Seja didático ao falar com a classe C

Li, achei interessante e recomento o texto abaixo, de Demetrius Paparounis. Até porque, já passei muitas horas em ponto de ônibus com o fone no ouvido e o iPod desligado, só escutando a conversa alheia.



Se você precisa criar ou comunicar um produto para a classe C, um conselho: passe alguns dias na companhia do seu público-alvo. Pessoalmente!

Pesquisas são ótimas, claro, mas o contato pessoal traz insights que dificilmente você terá simplesmente assistindo à pesquisa atrás da parede de vidro – muito menos ouvindo o relatório numa sala de reuniões. Claro que é preciso tomar muito cuidado com o viés pessoal, mas viver um pouco a vida estrangeira dos mais pobres ajuda muito a diminuir o sotaque dos nossos produtos e das nossas campanhas.

Durante os dez anos que fiz revistas para a hoje chamada nova classe média, visitei inúmeras famílias de leitores. Essa experiência formou em mim a convicção de que a boa comunicação para esse público geralmente precisa incluir generosas pitadas de didatismo. Não porque esse público tenha dificuldade de compreensão – o problema é a falta de informação sobre o novo mundo ao qual estão sendo incluídos. O mundo dos que já tem a sobrevivência garantida e agora partem para experiências mais complexas e gratificantes.

Certa vez, visitando uma família baiana, tive um exemplo marcante dessa necessidade. A família tinha acabado de fazer sua primeira viagem de avião, comprado num pacote que incluía hotel. Depois de todas as dúvidas e inseguranças de quem voa pela primeira vez, eles chegaram no quarto do hotel e viram uma plaquinha pregada do lado de dentro da porta: “Por favor, arrume o quarto”. No dia seguinte, antes de sair para passear, adivinha o que a hóspede de primeira viagem fez? Obedeceu a antipática placa.

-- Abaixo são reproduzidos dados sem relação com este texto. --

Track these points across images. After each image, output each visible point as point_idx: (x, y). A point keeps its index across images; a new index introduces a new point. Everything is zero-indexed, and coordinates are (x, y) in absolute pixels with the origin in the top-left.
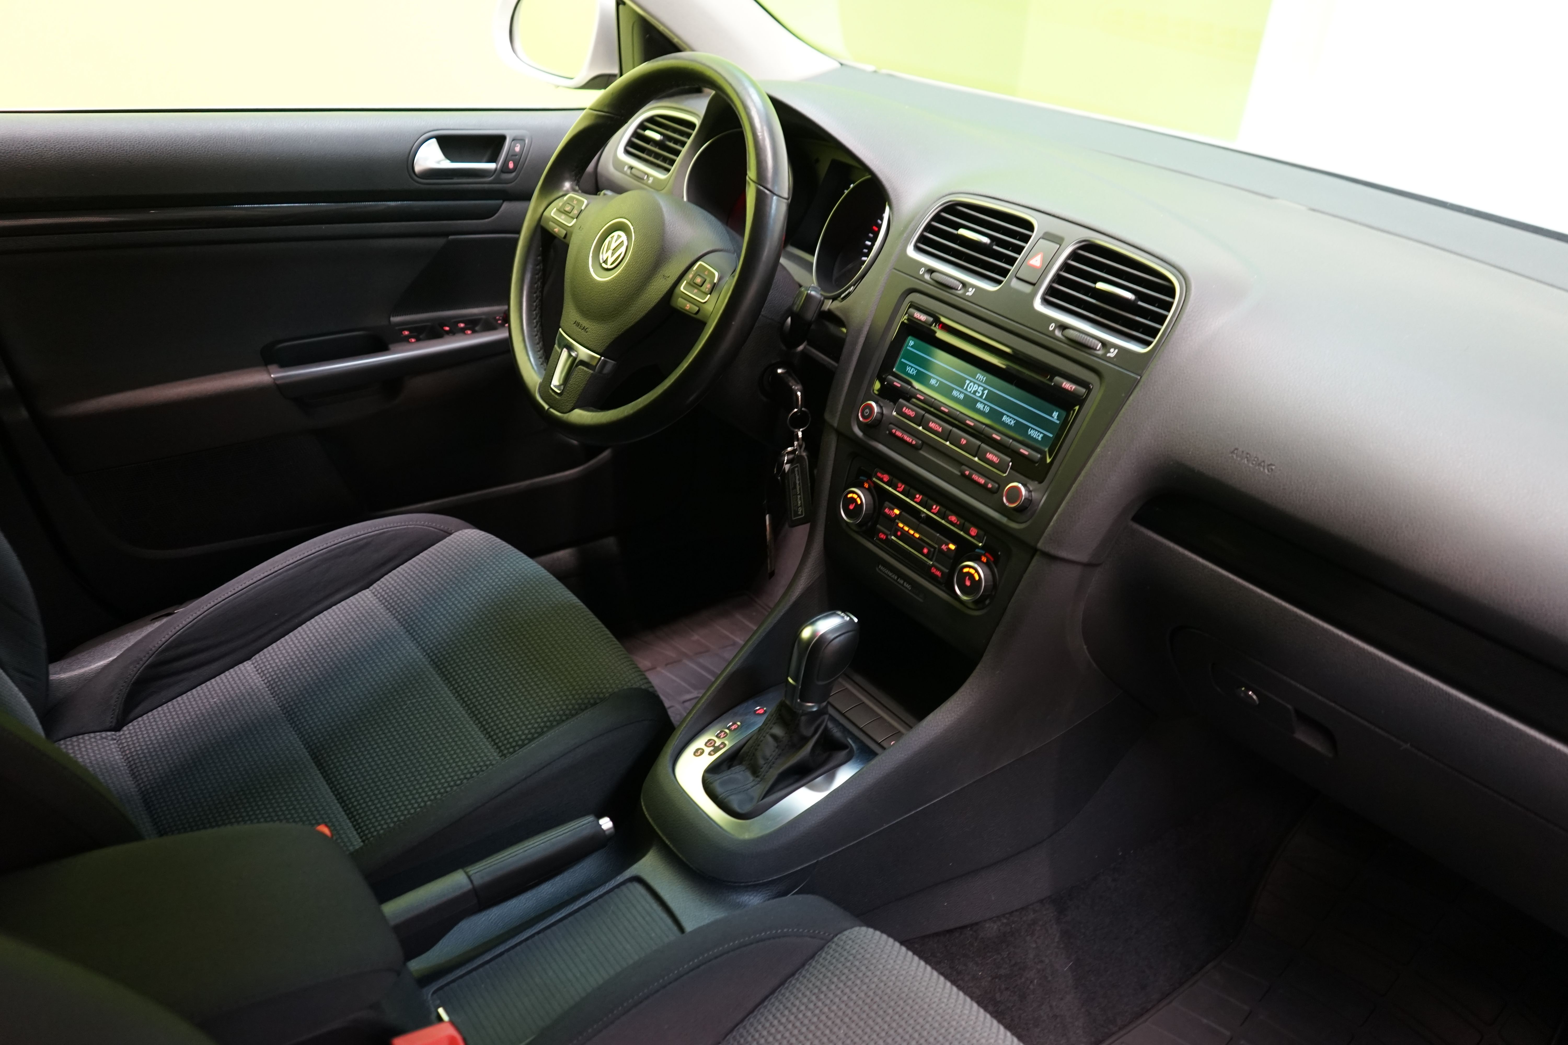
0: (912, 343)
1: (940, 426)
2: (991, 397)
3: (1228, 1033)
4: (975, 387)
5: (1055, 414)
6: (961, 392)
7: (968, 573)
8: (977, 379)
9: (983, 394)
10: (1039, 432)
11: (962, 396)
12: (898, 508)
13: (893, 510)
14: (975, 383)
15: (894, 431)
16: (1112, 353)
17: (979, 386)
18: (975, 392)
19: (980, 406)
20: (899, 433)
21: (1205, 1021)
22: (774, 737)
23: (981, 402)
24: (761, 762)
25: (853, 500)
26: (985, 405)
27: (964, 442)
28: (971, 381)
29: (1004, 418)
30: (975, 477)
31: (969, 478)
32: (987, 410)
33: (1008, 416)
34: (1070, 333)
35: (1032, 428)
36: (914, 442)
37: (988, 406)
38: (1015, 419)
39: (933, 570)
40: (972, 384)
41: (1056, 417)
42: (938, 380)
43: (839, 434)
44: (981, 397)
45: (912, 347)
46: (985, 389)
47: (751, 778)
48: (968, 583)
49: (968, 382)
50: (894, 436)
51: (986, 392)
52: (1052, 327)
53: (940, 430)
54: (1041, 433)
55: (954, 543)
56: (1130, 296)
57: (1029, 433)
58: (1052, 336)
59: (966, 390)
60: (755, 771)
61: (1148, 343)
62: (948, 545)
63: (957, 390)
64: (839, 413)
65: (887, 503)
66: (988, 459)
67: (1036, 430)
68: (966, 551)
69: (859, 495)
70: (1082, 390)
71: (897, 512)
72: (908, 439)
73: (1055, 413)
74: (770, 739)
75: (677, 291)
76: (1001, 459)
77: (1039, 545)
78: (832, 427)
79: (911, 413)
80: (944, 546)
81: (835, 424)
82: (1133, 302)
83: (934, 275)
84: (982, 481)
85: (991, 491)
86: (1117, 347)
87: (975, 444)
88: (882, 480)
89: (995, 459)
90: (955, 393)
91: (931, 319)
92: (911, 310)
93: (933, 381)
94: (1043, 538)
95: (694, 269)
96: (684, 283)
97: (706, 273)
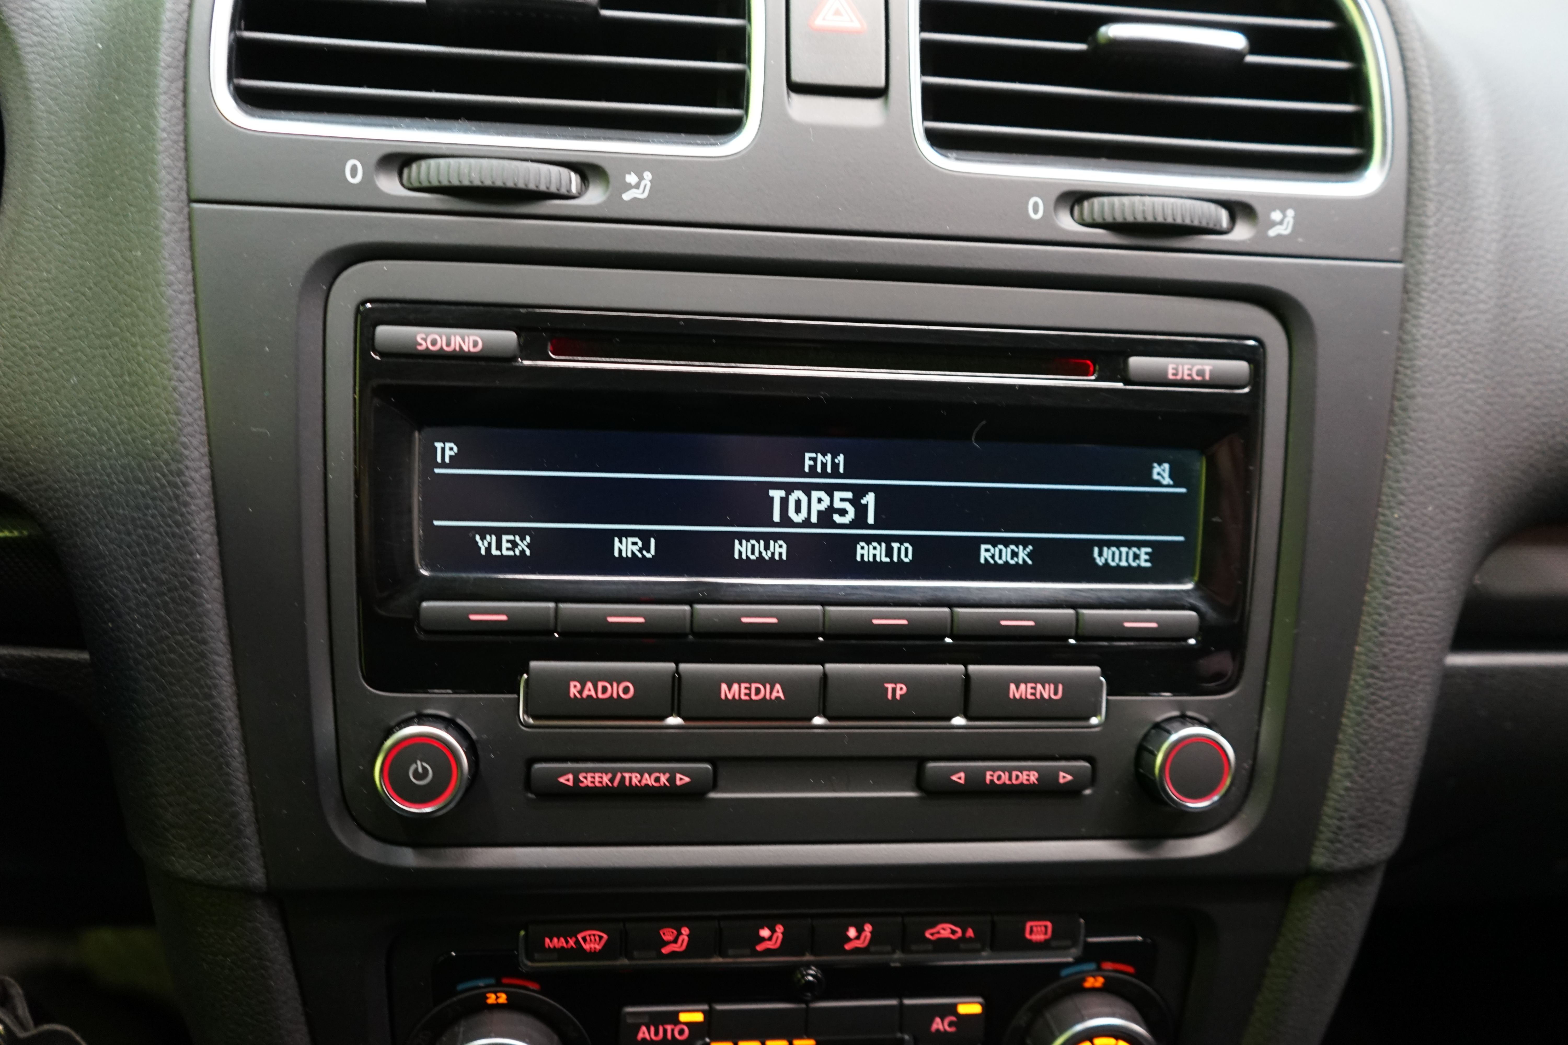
0: (446, 450)
1: (769, 680)
2: (894, 510)
4: (820, 501)
5: (1161, 472)
6: (767, 538)
8: (813, 473)
9: (861, 511)
10: (1129, 544)
11: (779, 549)
12: (689, 999)
14: (807, 489)
15: (567, 780)
16: (1282, 224)
17: (830, 490)
18: (826, 518)
19: (865, 552)
20: (595, 778)
23: (868, 539)
26: (888, 540)
28: (789, 488)
29: (985, 554)
30: (995, 774)
31: (975, 790)
32: (905, 553)
33: (994, 542)
34: (1095, 208)
35: (1101, 544)
36: (682, 780)
37: (901, 539)
38: (1025, 542)
40: (798, 494)
41: (1167, 480)
42: (644, 536)
43: (282, 898)
44: (860, 520)
45: (455, 462)
46: (859, 492)
49: (777, 495)
50: (579, 794)
51: (870, 499)
52: (1036, 208)
53: (778, 692)
54: (1140, 544)
55: (969, 995)
56: (1233, 43)
57: (1100, 561)
58: (1048, 238)
59: (786, 521)
61: (1357, 166)
63: (748, 536)
64: (250, 830)
65: (634, 1013)
66: (1023, 701)
67: (1118, 544)
70: (1240, 367)
71: (692, 1016)
72: (648, 780)
73: (1157, 469)
76: (1069, 683)
77: (1320, 859)
78: (247, 892)
79: (615, 690)
80: (938, 1024)
81: (258, 877)
82: (1237, 56)
83: (422, 171)
84: (1030, 777)
85: (1072, 792)
86: (1283, 203)
87: (947, 679)
88: (579, 952)
89: (1047, 692)
90: (742, 550)
91: (507, 338)
92: (384, 332)
93: (627, 547)
94: (1326, 834)
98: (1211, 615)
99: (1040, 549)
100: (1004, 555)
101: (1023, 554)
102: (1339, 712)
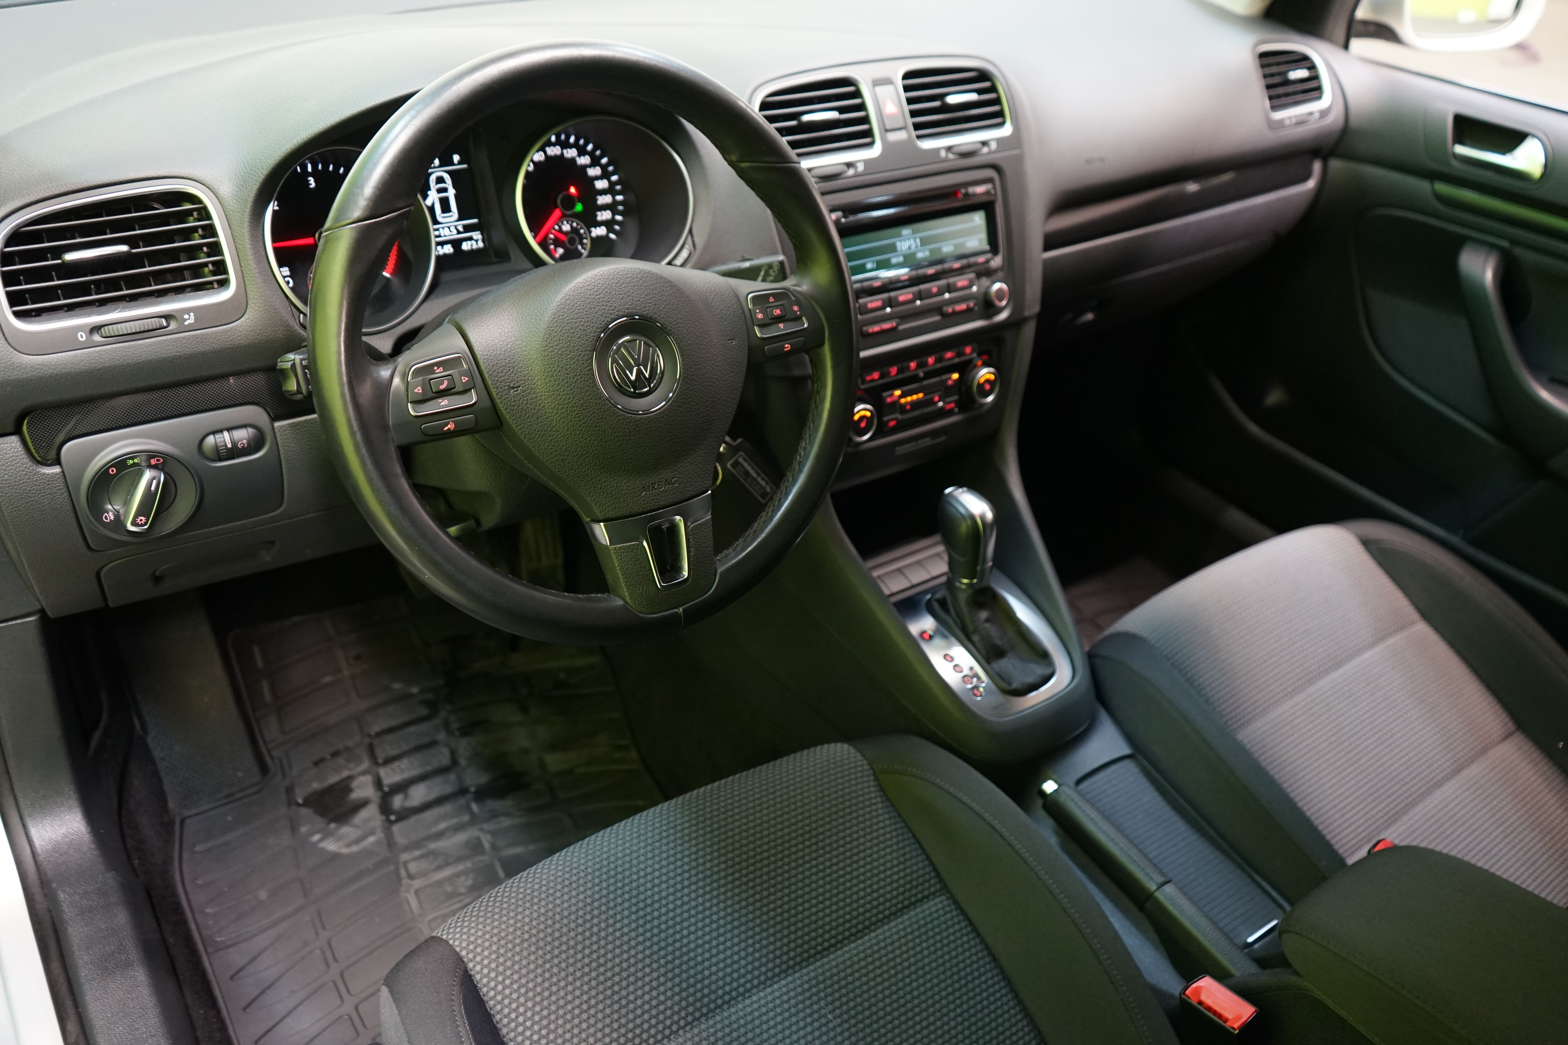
1: (907, 293)
2: (925, 242)
4: (907, 243)
7: (984, 380)
12: (897, 389)
13: (892, 395)
14: (905, 241)
16: (993, 145)
18: (910, 248)
19: (920, 255)
20: (876, 328)
22: (984, 621)
25: (862, 418)
27: (935, 290)
28: (901, 241)
30: (957, 308)
31: (955, 313)
39: (947, 406)
40: (903, 243)
46: (916, 239)
48: (987, 388)
49: (899, 244)
52: (943, 154)
58: (946, 160)
59: (901, 251)
61: (1005, 122)
62: (950, 378)
65: (885, 394)
68: (966, 368)
69: (863, 410)
70: (991, 186)
71: (898, 392)
72: (887, 327)
75: (752, 342)
76: (969, 279)
77: (1025, 314)
79: (876, 303)
80: (949, 382)
84: (963, 307)
86: (991, 138)
88: (873, 380)
89: (965, 283)
90: (893, 260)
91: (840, 213)
93: (869, 266)
94: (1025, 307)
95: (750, 306)
96: (756, 329)
97: (771, 299)
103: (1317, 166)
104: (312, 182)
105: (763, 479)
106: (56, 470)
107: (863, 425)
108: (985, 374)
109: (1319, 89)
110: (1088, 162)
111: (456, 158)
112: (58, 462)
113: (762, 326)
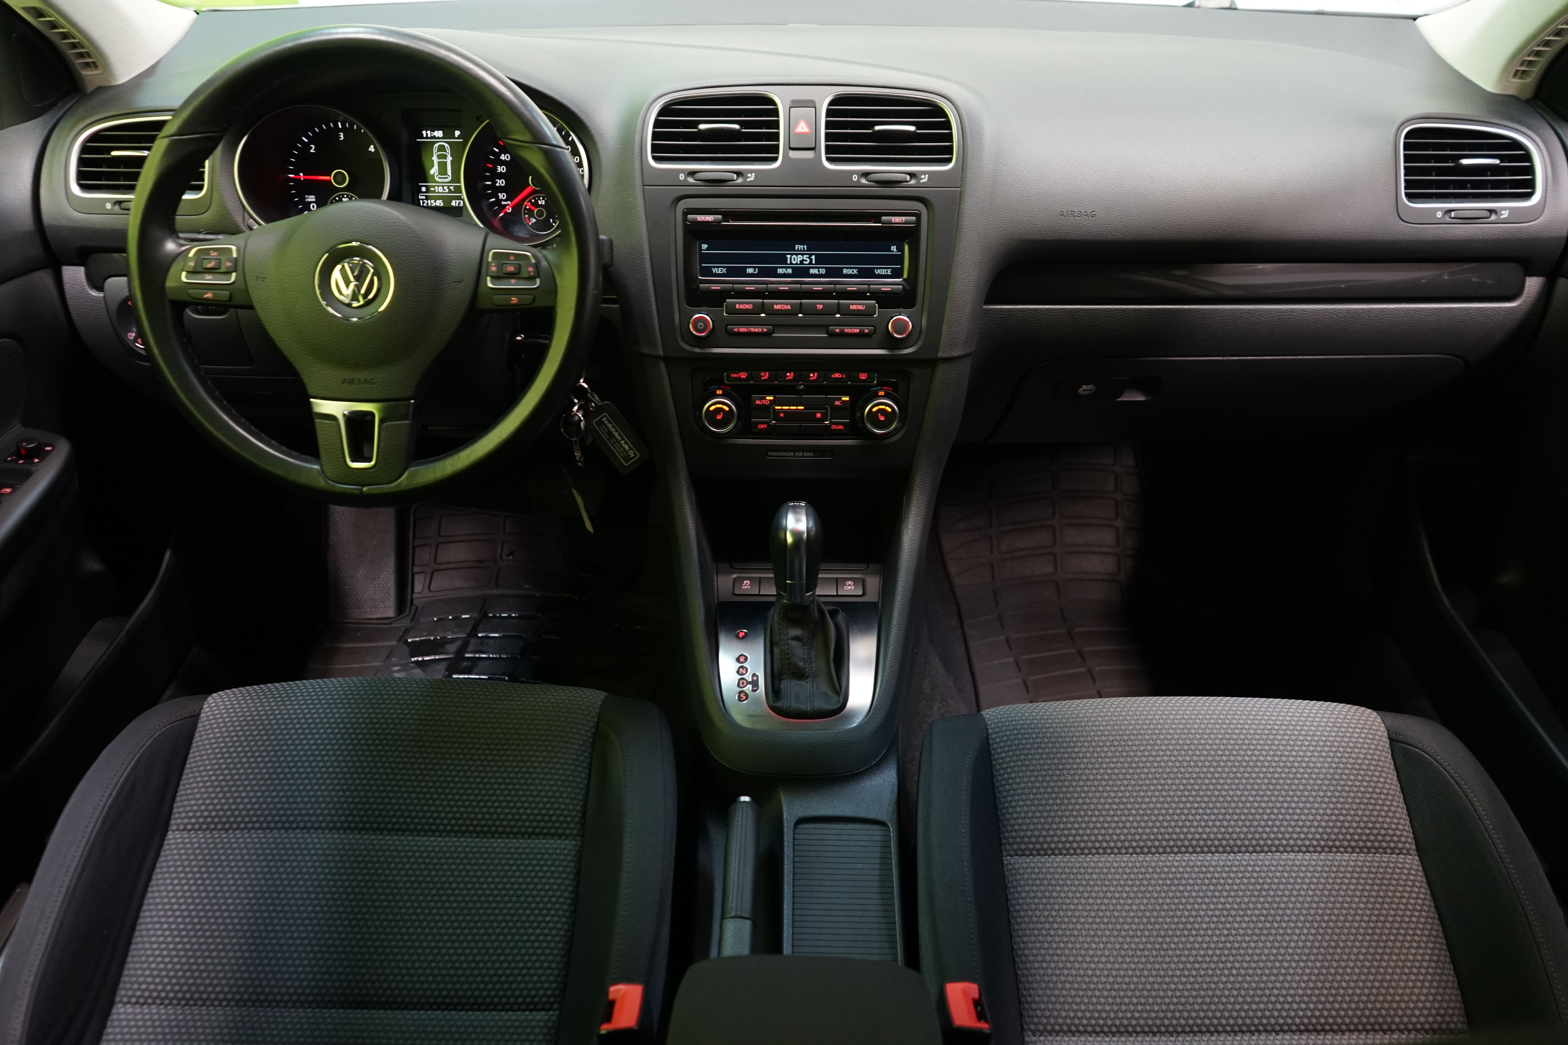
0: (705, 246)
1: (787, 304)
2: (820, 260)
3: (1011, 659)
4: (800, 258)
6: (786, 268)
7: (879, 410)
8: (799, 250)
9: (811, 260)
10: (885, 268)
11: (790, 271)
12: (769, 394)
13: (762, 398)
14: (797, 255)
15: (736, 330)
16: (923, 180)
17: (803, 255)
18: (802, 262)
19: (812, 271)
20: (743, 329)
21: (995, 662)
22: (795, 638)
23: (813, 268)
24: (801, 664)
25: (718, 410)
26: (819, 268)
27: (817, 307)
28: (792, 255)
29: (845, 271)
30: (848, 330)
31: (842, 335)
32: (823, 271)
33: (847, 268)
34: (874, 177)
35: (877, 268)
36: (765, 331)
37: (822, 268)
38: (856, 268)
39: (834, 427)
40: (794, 256)
41: (896, 251)
42: (755, 268)
43: (667, 360)
44: (811, 263)
45: (707, 250)
46: (811, 255)
47: (803, 683)
48: (882, 418)
49: (789, 256)
50: (739, 334)
51: (813, 257)
52: (854, 178)
53: (789, 307)
55: (845, 395)
56: (912, 128)
57: (877, 273)
58: (858, 185)
59: (791, 263)
60: (800, 675)
61: (949, 160)
62: (839, 399)
63: (781, 267)
64: (659, 340)
65: (752, 396)
66: (855, 310)
67: (882, 268)
68: (863, 394)
69: (720, 403)
70: (914, 218)
71: (770, 398)
72: (757, 331)
73: (893, 247)
74: (793, 643)
75: (481, 289)
76: (867, 305)
77: (940, 355)
78: (658, 357)
79: (748, 307)
80: (837, 403)
81: (661, 353)
82: (914, 132)
83: (698, 176)
84: (857, 330)
85: (869, 335)
86: (924, 173)
87: (833, 304)
88: (739, 379)
89: (860, 307)
90: (780, 271)
91: (720, 217)
92: (690, 216)
93: (750, 271)
94: (941, 347)
95: (490, 260)
96: (489, 278)
97: (512, 258)
98: (907, 287)
99: (860, 270)
100: (850, 272)
101: (855, 271)
102: (943, 314)
103: (1533, 285)
104: (342, 135)
105: (626, 443)
106: (101, 295)
107: (719, 417)
108: (883, 404)
109: (1531, 184)
110: (1062, 214)
111: (457, 133)
112: (100, 289)
113: (495, 278)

Recentemente, outras duas histórias me chamaram a atenção. Num colégio estadual que visitei em São Paulo, uma mãe me contou que a escola estava pedindo dinheiro para “a PM” pintar as paredes. “Eu não dou”, ela reclamava. “Nunca vi um carro da PM na frente da escola, agora eles querem dinheiro?” Simplesmente, ela não sabia que, em escolas públicas, existe a Associação de Pais e Mestres. Na roça onde ela cresceu não havia esse luxo. E depois ninguém achou importante explicar isso a ela.

A outra história aconteceu na última Black Friday com uma cabeleireira que eu conheço. Atraída pelos baixos preços, ela passou horas na fila de um hipermercado para comprar um tablete para o filho de 9 anos. “A única coisa que eu sabia era que precisava ter Android e wi-fi”, ela conta, repetindo a exigência do filho.

Comprou um de duzentos e poucos reais, deu ao filho, mas, em vez de alegria, teve um fim de semana frustrante. O problema não foi com o aparelho em si – aliás, muito bom pelo preço -, mas a falta de uma informação básica. Ela não sabia que não dá para ligar o cabo de internet do computador diretamente no tablete. Na família dela, assim como na da maioria dos brasileiros, ninguém nunca tinha ouvido falar de roteador. E o presente passou o fim de semana inútil como aqueles brinquedos que vinham sem pilha na nossa infância.